Antiresonance-Like Behavior in Carrier-Envelope-Phase-Sensitive Optical-Field Photoemission from Plasmonic Nanoantennas (1810.07744v1)

Abstract: Given the quasi-static nature of optical-field emission and the nontrivial dependence of the emission rate on the instantaneous electric field strength, the CEP-sensitive component of the emitted photocurrent is highly sensitive to the energy of the optical pulse, and should carry information about the underlying sub-cycle dynamics of electron emission. Here we examine CEP-sensitive photoemission from plasmonic gold nanoantennas excited with few-cycle optical pulses of increasing energy. We observe antiresonance-like features in the CEP-sensitive photocurrent; specifically, at a critical pulse energy, we observe a sharp dip in the magnitude of the CEP-sensitive photocurrent accompanied by a sudden shift of {\pi}-radians in the phase of the photocurrent.

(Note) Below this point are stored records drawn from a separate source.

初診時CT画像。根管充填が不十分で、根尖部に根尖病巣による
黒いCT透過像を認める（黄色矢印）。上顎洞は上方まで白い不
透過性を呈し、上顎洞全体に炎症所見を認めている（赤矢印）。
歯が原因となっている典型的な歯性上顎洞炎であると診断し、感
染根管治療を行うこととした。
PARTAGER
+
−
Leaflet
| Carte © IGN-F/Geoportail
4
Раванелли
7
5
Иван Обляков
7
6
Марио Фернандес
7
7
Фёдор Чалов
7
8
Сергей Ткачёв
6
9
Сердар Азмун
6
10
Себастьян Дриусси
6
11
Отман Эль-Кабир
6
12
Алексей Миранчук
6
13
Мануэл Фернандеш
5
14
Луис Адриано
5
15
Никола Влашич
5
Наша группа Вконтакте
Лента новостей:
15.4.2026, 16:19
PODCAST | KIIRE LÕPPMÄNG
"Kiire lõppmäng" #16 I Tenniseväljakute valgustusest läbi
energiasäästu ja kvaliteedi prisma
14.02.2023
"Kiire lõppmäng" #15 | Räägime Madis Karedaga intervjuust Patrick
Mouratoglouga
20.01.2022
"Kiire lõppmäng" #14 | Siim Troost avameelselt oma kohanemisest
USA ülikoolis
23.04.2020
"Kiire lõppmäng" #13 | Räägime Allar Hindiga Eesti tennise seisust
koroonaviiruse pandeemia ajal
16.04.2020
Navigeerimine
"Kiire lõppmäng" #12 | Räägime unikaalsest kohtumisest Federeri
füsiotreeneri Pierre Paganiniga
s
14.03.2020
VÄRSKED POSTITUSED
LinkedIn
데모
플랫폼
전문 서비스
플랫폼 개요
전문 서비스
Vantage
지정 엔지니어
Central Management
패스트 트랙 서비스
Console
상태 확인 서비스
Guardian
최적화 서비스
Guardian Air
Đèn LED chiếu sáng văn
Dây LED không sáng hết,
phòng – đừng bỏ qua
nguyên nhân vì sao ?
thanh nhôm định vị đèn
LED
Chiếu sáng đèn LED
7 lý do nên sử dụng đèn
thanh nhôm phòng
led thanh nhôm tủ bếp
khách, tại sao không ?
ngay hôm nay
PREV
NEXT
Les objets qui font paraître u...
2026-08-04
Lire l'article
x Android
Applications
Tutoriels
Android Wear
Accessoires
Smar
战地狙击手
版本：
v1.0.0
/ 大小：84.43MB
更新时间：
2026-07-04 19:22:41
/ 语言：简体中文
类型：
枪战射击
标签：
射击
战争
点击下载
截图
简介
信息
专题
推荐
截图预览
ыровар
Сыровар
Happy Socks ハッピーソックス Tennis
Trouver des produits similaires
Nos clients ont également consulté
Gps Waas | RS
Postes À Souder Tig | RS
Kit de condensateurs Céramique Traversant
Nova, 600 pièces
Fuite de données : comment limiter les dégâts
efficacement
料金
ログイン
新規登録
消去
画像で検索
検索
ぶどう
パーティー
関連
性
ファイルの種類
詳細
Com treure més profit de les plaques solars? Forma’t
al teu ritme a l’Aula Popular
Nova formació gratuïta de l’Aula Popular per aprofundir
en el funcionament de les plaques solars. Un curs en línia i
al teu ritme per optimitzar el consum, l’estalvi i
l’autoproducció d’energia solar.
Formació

Using a quasi-static tunneling emission model, we find that these antiresonance-like features arise due to competition between electron emission from neighboring optical half-cycles, and that they are highly sensitive to the precise shape of the driving optical waveform at the surface of the emitter. As the underlying mechanisms that produce the antiresonance-like features are a general consequence of nonlinear, field-driven photoemission, the antiresonance-like features could be used to probe sub-optical-cycle, sub-femtosecond emission processes, not only from solid-state emitters, but also from gas-phase atoms and molecules. Beyond applications in the study of ultrafast, field-driven electron physics, an understanding of these antiresonance-like features will be critical to the development of novel photocathodes for future time-domain metrology and microscopy applications that demand both attosecond temporal and nanometer spatial resolution.